Task brief → Print each of the records below verbatim, line for line, with nothing changed.

Supplied material →
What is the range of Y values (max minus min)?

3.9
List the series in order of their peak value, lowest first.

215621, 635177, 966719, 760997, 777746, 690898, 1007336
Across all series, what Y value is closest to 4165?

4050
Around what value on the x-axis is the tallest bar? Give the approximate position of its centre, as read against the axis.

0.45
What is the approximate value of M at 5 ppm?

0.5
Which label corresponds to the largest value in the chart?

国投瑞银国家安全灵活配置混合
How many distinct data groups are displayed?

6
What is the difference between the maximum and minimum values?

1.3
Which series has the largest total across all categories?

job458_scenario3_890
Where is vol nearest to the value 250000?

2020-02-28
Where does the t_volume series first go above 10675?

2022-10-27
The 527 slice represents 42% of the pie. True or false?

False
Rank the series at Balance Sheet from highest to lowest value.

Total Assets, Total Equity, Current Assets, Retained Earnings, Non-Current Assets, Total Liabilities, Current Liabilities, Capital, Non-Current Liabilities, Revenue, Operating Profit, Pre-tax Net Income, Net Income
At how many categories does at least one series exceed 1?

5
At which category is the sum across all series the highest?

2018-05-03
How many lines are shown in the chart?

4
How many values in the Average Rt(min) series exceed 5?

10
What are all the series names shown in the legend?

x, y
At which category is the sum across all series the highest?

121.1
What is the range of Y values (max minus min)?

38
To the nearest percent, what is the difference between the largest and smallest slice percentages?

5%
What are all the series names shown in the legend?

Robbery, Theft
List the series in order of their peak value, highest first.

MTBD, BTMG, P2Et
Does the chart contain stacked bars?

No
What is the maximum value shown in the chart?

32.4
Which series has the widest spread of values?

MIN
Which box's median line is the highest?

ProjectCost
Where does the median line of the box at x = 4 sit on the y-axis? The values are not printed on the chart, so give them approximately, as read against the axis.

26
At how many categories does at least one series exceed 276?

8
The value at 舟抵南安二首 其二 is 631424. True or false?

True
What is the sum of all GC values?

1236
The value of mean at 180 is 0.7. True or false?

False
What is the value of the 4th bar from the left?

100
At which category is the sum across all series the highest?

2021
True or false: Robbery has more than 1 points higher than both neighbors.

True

Completed task →
What is the range of Y values (max minus min)?

3.9
List the series in order of their peak value, lowest first.

215621, 635177, 966719, 760997, 777746, 690898, 1007336
Across all series, what Y value is closest to 4165?

4050
Around what value on the x-axis is the tallest bar? Give the approximate position of its centre, as read against the axis.

0.45
What is the approximate value of M at 5 ppm?

0.5
Which label corresponds to the largest value in the chart?

国投瑞银国家安全灵活配置混合
How many distinct data groups are displayed?

6
What is the difference between the maximum and minimum values?

1.3
Which series has the largest total across all categories?

job458_scenario3_890
Where is vol nearest to the value 250000?

2020-02-28
Where does the t_volume series first go above 10675?

2022-10-27
The 527 slice represents 42% of the pie. True or false?

False
Rank the series at Balance Sheet from highest to lowest value.

Total Assets, Total Equity, Current Assets, Retained Earnings, Non-Current Assets, Total Liabilities, Current Liabilities, Capital, Non-Current Liabilities, Revenue, Operating Profit, Pre-tax Net Income, Net Income
At how many categories does at least one series exceed 1?

5
At which category is the sum across all series the highest?

2018-05-03
How many lines are shown in the chart?

4
How many values in the Average Rt(min) series exceed 5?

10
What are all the series names shown in the legend?

x, y
At which category is the sum across all series the highest?

121.1
What is the range of Y values (max minus min)?

38
To the nearest percent, what is the difference between the largest and smallest slice percentages?

5%
What are all the series names shown in the legend?

Robbery, Theft
List the series in order of their peak value, highest first.

MTBD, BTMG, P2Et
Does the chart contain stacked bars?

No
What is the maximum value shown in the chart?

32.4
Which series has the widest spread of values?

MIN
Which box's median line is the highest?

ProjectCost
Where does the median line of the box at x = 4 sit on the y-axis? The values are not printed on the chart, so give them approximately, as read against the axis.

26
At how many categories does at least one series exceed 276?

8
The value at 舟抵南安二首 其二 is 631424. True or false?

True
What is the sum of all GC values?

1236
The value of mean at 180 is 0.7. True or false?

False
What is the value of the 4th bar from the left?

100
At which category is the sum across all series the highest?

2021
True or false: Robbery has more than 1 points higher than both neighbors.

True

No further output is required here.